Suas brigas, às vezes físicas, muitas vezes verbais, com os paparazzi e qualquer um que na opinião da estrela viole sua intimidade foram frequentes até nas produções nas quais trabalhou. Em 2013, o ator Shia LaBeouf foi despedido da obra teatral Orphans, representada na Broadway, quando Baldwin disse: “Ou ele ou eu”. E anos antes uma atriz abandonou outra montagem teatral com Baldwin após deixar por escrito um comentário em que afirmava que temia por sua segurança “física, mental e artística”.

Alec Baldwin, em uma de suas imitações do ex-presidente Trump no programa ‘Saturday Night Live’. EL PAÍS
Alec Baldwin, em uma de suas imitações do ex-presidente Trump no programa ‘Saturday Night Live’. EL PAÍS EL PAÍS

Cada uma das reinvenções de Baldwin parece inexoravelmente seguida de uma nova queda.
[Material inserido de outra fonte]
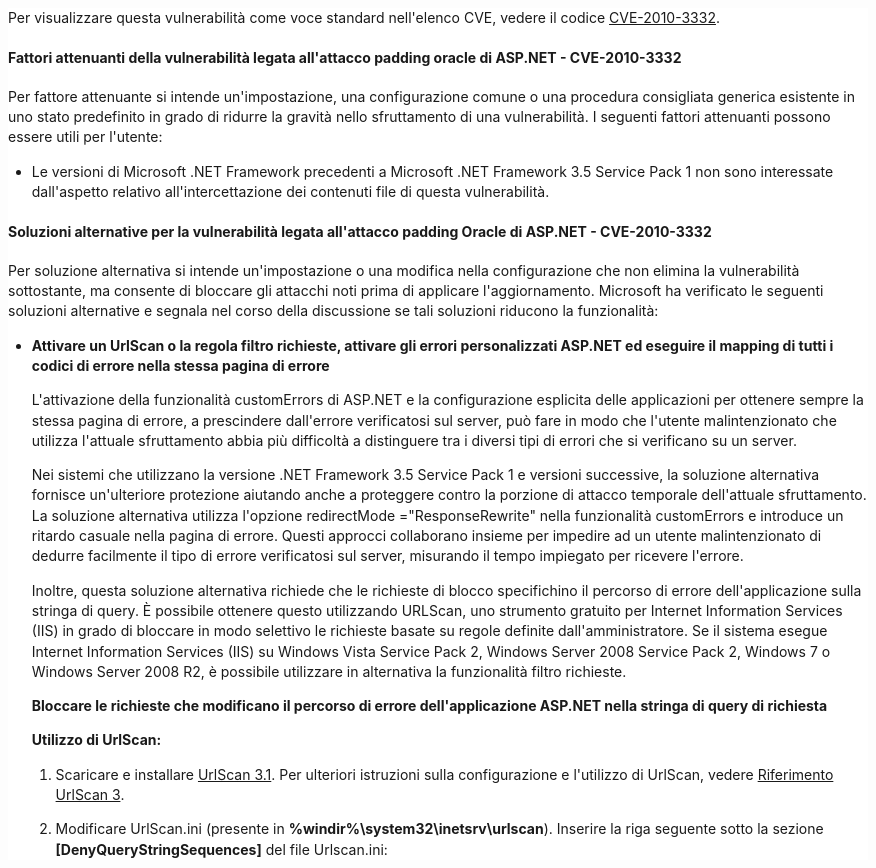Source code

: Per visualizzare questa vulnerabilità come voce standard nell'elenco CVE, vedere il codice [CVE-2010-3332](http://www.cve.mitre.org/cgi-bin/cvename.cgi?name=cve-2010-3332).

#### Fattori attenuanti della vulnerabilità legata all'attacco padding oracle di ASP.NET - CVE-2010-3332

Per fattore attenuante si intende un'impostazione, una configurazione comune o una procedura consigliata generica esistente in uno stato predefinito in grado di ridurre la gravità nello sfruttamento di una vulnerabilità. I seguenti fattori attenuanti possono essere utili per l'utente:

-   Le versioni di Microsoft .NET Framework precedenti a Microsoft .NET Framework 3.5 Service Pack 1 non sono interessate dall'aspetto relativo all'intercettazione dei contenuti file di questa vulnerabilità.

#### Soluzioni alternative per la vulnerabilità legata all'attacco padding Oracle di ASP.NET - CVE-2010-3332

Per soluzione alternativa si intende un'impostazione o una modifica nella configurazione che non elimina la vulnerabilità sottostante, ma consente di bloccare gli attacchi noti prima di applicare l'aggiornamento. Microsoft ha verificato le seguenti soluzioni alternative e segnala nel corso della discussione se tali soluzioni riducono la funzionalità:

-   **Attivare un UrlScan o la regola filtro richieste, attivare gli errori personalizzati ASP.NET ed eseguire il mapping di tutti i codici di errore nella stessa pagina di errore**

    L'attivazione della funzionalità customErrors di ASP.NET e la configurazione esplicita delle applicazioni per ottenere sempre la stessa pagina di errore, a prescindere dall'errore verificatosi sul server, può fare in modo che l'utente malintenzionato che utilizza l'attuale sfruttamento abbia più difficoltà a distinguere tra i diversi tipi di errori che si verificano su un server.

    Nei sistemi che utilizzano la versione .NET Framework 3.5 Service Pack 1 e versioni successive, la soluzione alternativa fornisce un'ulteriore protezione aiutando anche a proteggere contro la porzione di attacco temporale dell'attuale sfruttamento. La soluzione alternativa utilizza l'opzione redirectMode ="ResponseRewrite" nella funzionalità customErrors e introduce un ritardo casuale nella pagina di errore. Questi approcci collaborano insieme per impedire ad un utente malintenzionato di dedurre facilmente il tipo di errore verificatosi sul server, misurando il tempo impiegato per ricevere l'errore.

    Inoltre, questa soluzione alternativa richiede che le richieste di blocco specifichino il percorso di errore dell'applicazione sulla stringa di query. È possibile ottenere questo utilizzando URLScan, uno strumento gratuito per Internet Information Services (IIS) in grado di bloccare in modo selettivo le richieste basate su regole definite dall'amministratore. Se il sistema esegue Internet Information Services (IIS) su Windows Vista Service Pack 2, Windows Server 2008 Service Pack 2, Windows 7 o Windows Server 2008 R2, è possibile utilizzare in alternativa la funzionalità filtro richieste.

    **Bloccare le richieste che modificano il percorso di errore dell'applicazione ASP.NET nella stringa di query di richiesta**

    **Utilizzo di UrlScan:**

    1. Scaricare e installare [UrlScan 3.1](http://www.iis.net/download/urlscan). Per ulteriori istruzioni sulla configurazione e l'utilizzo di UrlScan, vedere [Riferimento UrlScan 3](http://learn.iis.net/page.aspx/938/urlscan-3-reference/).

    2. Modificare UrlScan.ini (presente in **%windir%\\system32\\inetsrv\\urlscan**). Inserire la riga seguente sotto la sezione **\[DenyQueryStringSequences\]** del file Urlscan.ini:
Ao lado do ator que afirmou várias vezes seu desejo de abandonar a vida pública está esse outro apaixonado pelas redes sociais, com o impulso de escrever um tuíte para cada ocasião. Muitas dessas intervenções nas redes cobram seu preço, como em 2017 quando junto com o vídeo de um incidente policial em que o suspeito acaba morto por um tiro escreveu: “Como se sente alguém que mata por negligência?”.

Há incógnitas não resolvidas na morte de Halyna Hutchins. A investigação não revelou se a arma foi disparada aleatoriamente ou enquanto Baldwin a apontava, ainda que a transcrição da ligação à polícia pareça indicar que aconteceu durante um ensaio. Mesmo que por enquanto não existam acusações contra o ator, não se sabe se virão mais para frente. A declaração juramentada do assistente do diretor indica que Baldwin recebeu confirmação da equipe de que a arma não estava carregada. São muitos os que se perguntam se a filmagem de Rust será concluída. E o mesmo sobre o próprio ator: será capaz de se reerguer após esse novo momento dramático?